## Objectif de l'exercice
Pour chaque affirmation ci-dessous, dites si elle concorde avec le texte sur Pierre Gasly, en répondant oui ou non et en citant mot pour mot les termes du texte qui tranchent.
1. Pierre Gasly a remporté le titre de la GP2 Series en 2016.
2. Pierre Gasly et Anthoine Hubert sont devenus amis dès leurs débuts en karting en 2005.
3. L'école de la FFSA Academy exigeait que ses élèves vivent sur le campus.

## Texte extrait
C'est dans The Players Tribune que Pierre Gasly s'est confié à cœur ouvert pour expliquer son environnement de travail au sein du Red Bull Bull Racing et la perte de son ami Anthoine Hubert.
Pierre Gasly s'exprime directement au lecteur, pour la première fois, dans une tribune sur deux sujets délicats (et pour cause) auxquels il avait fait abstraction jusqu'à présent dans les médias, le décès de son meilleur ami Anthoine Hubert, et son traitement au sein du Red Bull Racing.
Pierre Gasy se confie
De l'Autosport Academy où il termina troisième en 2011, son titre en Formule Renault Eurocup en 2013, celui de la GP2 Series en 2016, le Normand mettra enfin un pied en F1 en 2017. Une ascension qu'il partageait depuis ses années karting avec celui qui deviendra son meilleur ami, Anthoine Hubert.
Quand j'ai commencé en karting en 2005, il y a avait ce garçon au casque orange qui était très rapide. Anthoine Hubert était ce gars-là. Il était à peine plus jeune que moi, mais il disposait déjà de tout ce qu'un jeune garçon en karting avait besoin : la vitesse. Chaque fois que je voyais ce casque orange en piste, je savais que la course serait difficile.
Ce n'est qu'à l'âge de 13 ans que nous sommes devenus amis lorsque nous avons intégré la FFSA Academy au Mans. L'école exigeait que nous vivions sur le campus, c'était donc un engagement assez important pour un jeune garçon de quitter la maison pour poursuivre ses rêves. Mais c'était le sacrifice qu'il fallait faire, et me concernant, soit je fais les choses à 100%, soit je ne les fais pas.

## Données enregistrées

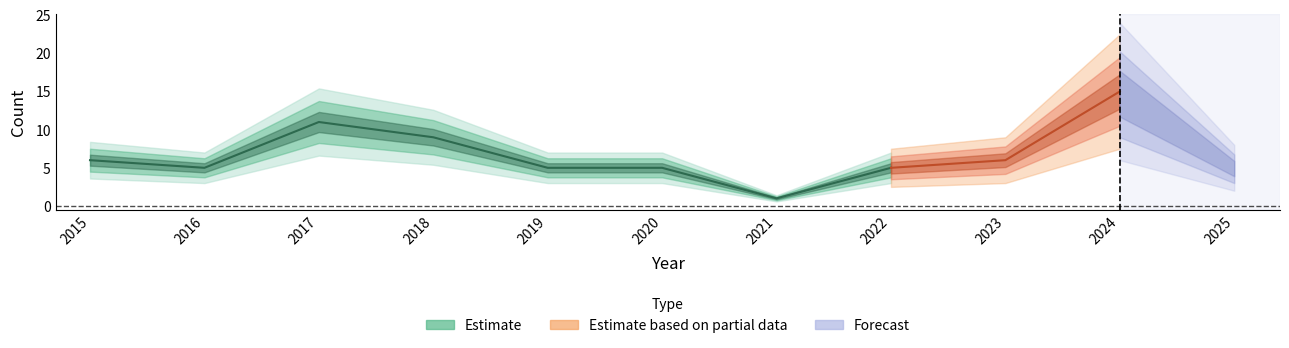

At which category is the sum across all series the highest?

2024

## Solution proposée
1. Oui, le texte cite parmi ses titres « celui de la GP2 Series en 2016 ».
2. Non, le texte précise : « Ce n'est qu'à l'âge de 13 ans que nous sommes devenus amis lorsque nous avons intégré la FFSA Academy au Mans. »
3. Oui, le texte indique : « L'école exigeait que nous vivions sur le campus ».